Welcome to the Insurance Cross-Sell Prediction Project, a comprehensive end-to-end AutoML solution designed to revolutionize the insurance industry. This project harnesses the power of cutting-edge technologies including H2O AutoML, MLflow, FastAPI, and Streamlit to enhance cross-selling campaigns and boost efficiency.
- Business Overview
- Technical Insight
- Objective
- Pipeline Components
- User Interface Demo
- Project Structure
- References
Cross-selling in the insurance sector is all about offering complementary products to existing policyholders. It aims to provide customers with comprehensive protection at an attractive bundled cost while helping insurers increase their revenue through enhanced policy conversions. Our project focuses on identifying health insurance customers who are likely to be interested in purchasing additional vehicle insurance, making cross-sell campaigns more efficient and targeted.
Traditionally, developing machine learning models for such tasks has been a time-consuming and resource-intensive process that demands significant technical expertise. However, with the advent of Automated Machine Learning (AutoML), the process has become streamlined and efficient. Beyond model development, there are various components in a production-ready ML system. This project demonstrates how to set up, train, and serve such a system using the following technologies:
- H2O AutoML: To automate the model selection and tuning process.
- MLflow: For tracking and managing machine learning experiments.
- FastAPI: To deploy the best H2O model for real-time inference.
- Streamlit: For creating an intuitive user interface to interact with the model.
Our main objective is to make cross-selling more efficient and targeted by building a predictive ML pipeline. This pipeline identifies health insurance customers who are interested in purchasing additional vehicle insurance, enabling insurance companies to focus their cross-sell efforts effectively.
-
Data Acquisition and Preprocessing: The foundation of any successful ML project begins with data. We prepare and preprocess our data to ensure it's ready for modeling.
-
H2O AutoML Training with MLflow Tracking: We leverage H2O AutoML to automatically explore and build the best machine learning model, tracking each step with MLflow.
-
Deployment of Best H2O Model via FastAPI: Once we have our winning model, it's deployed using FastAPI, providing a robust and efficient API for real-time predictions.
-
Streamlit User Interface: We create an intuitive Streamlit user interface that allows users to input data and receive predictions seamlessly.
- /backend: Contains files for setting up the backend, including the H2O ML model and FastAPI instance.
- /data: Houses raw data, processed data, and output data in JSON format.
- /mlruns: Stores artifacts from ML training experiments.
- /utils: Contains Python scripts with helper functions.
- main.py: The script for selecting the best H2O model and deploying it as a FastAPI endpoint.
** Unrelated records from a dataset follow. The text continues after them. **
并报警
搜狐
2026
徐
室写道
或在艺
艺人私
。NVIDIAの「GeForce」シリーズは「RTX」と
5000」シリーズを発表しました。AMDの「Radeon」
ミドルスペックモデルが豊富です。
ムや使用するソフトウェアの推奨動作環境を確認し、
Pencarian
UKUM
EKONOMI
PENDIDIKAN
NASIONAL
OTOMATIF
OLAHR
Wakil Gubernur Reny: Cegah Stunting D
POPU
- Dockerfile: Used to build the backend service as a Docker container.
- train.py: The script for executing H2O AutoML training with MLflow tracking.
- /frontend: Contains the frontend user interface (UI) aspect of the project built using Streamlit.
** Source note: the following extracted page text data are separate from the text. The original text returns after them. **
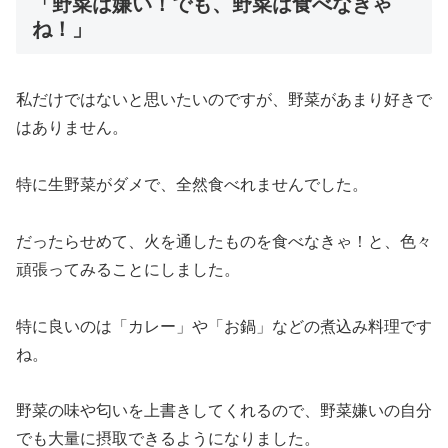
「野菜は嫌い！でも、野菜は食べなきゃ
ね！」
私だけではないと思いたいのですが、野菜があまり好きで
はありません。
特に生野菜がダメで、全然食べれませんでした。
だったらせめて、火を通したものを食べなきゃ！と、色々
頑張ってみることにしました。
特に良いのは「カレー」や「お鍋」などの煮込み料理です
ね。
野菜の味や匂いを上書きしてくれるので、野菜嫌いの自分
でも大量に摂取できるようになりました。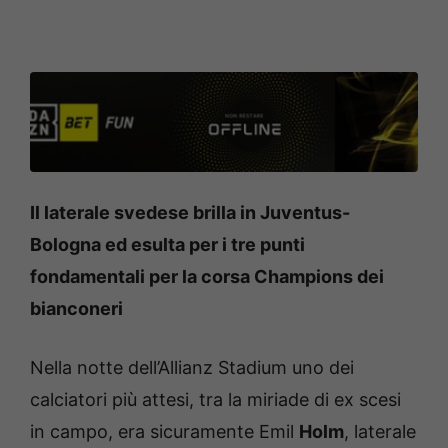
Il laterale svedese brilla in Juventus-
Bologna ed esulta per i tre punti
fondamentali per la corsa Champions dei
bianconeri
Nella notte dell’Allianz Stadium uno dei
calciatori più attesi, tra la miriade di ex scesi
in campo, era sicuramente Emil
Holm
, laterale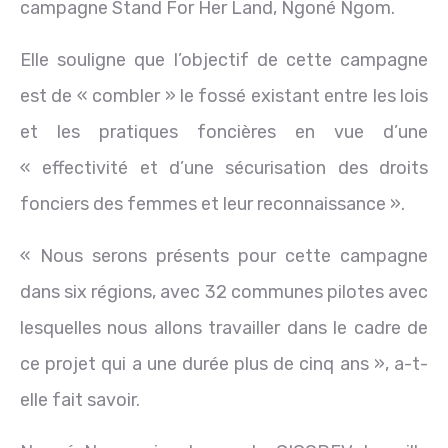
campagne Stand For Her Land, Ngoné Ngom.
Elle souligne que l’objectif de cette campagne
est de « combler » le fossé existant entre les lois
et les pratiques foncières en vue d’une
« effectivité et d’une sécurisation des droits
fonciers des femmes et leur reconnaissance ».
« Nous serons présents pour cette campagne
dans six régions, avec 32 communes pilotes avec
lesquelles nous allons travailler dans le cadre de
ce projet qui a une durée plus de cinq ans », a-t-
elle fait savoir.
- app.py: The script for the Streamlit web app, connected to the FastAPI endpoint for model inference.
- Dockerfile: Used to build the frontend service as a Docker container.
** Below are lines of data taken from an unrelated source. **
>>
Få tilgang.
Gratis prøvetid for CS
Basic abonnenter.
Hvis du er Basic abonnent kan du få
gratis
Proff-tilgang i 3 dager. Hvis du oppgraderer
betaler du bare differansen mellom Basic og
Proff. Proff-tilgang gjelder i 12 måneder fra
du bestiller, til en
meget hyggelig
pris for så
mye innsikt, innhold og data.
- /demo: Includes GIF and webm files showcasing the Streamlit UI demo.
- /notebooks: Contains Jupyter notebooks for EDA, XGBoost baseline, and H2O AutoML experiments.
- submissions: Holds CSV files for Kaggle submission to retrieve model accuracy scores.
For more in-depth information, check out these valuable resources:
- H2O AutoML Documentation
- MLflow Documentation for H2O
- Guide on Building a Multi-Class Classification Model in Python
- FastAPI Request Files Tutorial
- Fundamentals of MLOps with MLflow and FastAPI
- FastAPI and Streamlit Integration
- Deploying Machine Learning Models with Streamlit, FastAPI, and Docker
- Streamlit FastAPI ML Serving
This project aims to transform the insurance industry by making cross-selling smarter and more efficient. We hope you find it informative and inspiring for your own machine learning endeavors!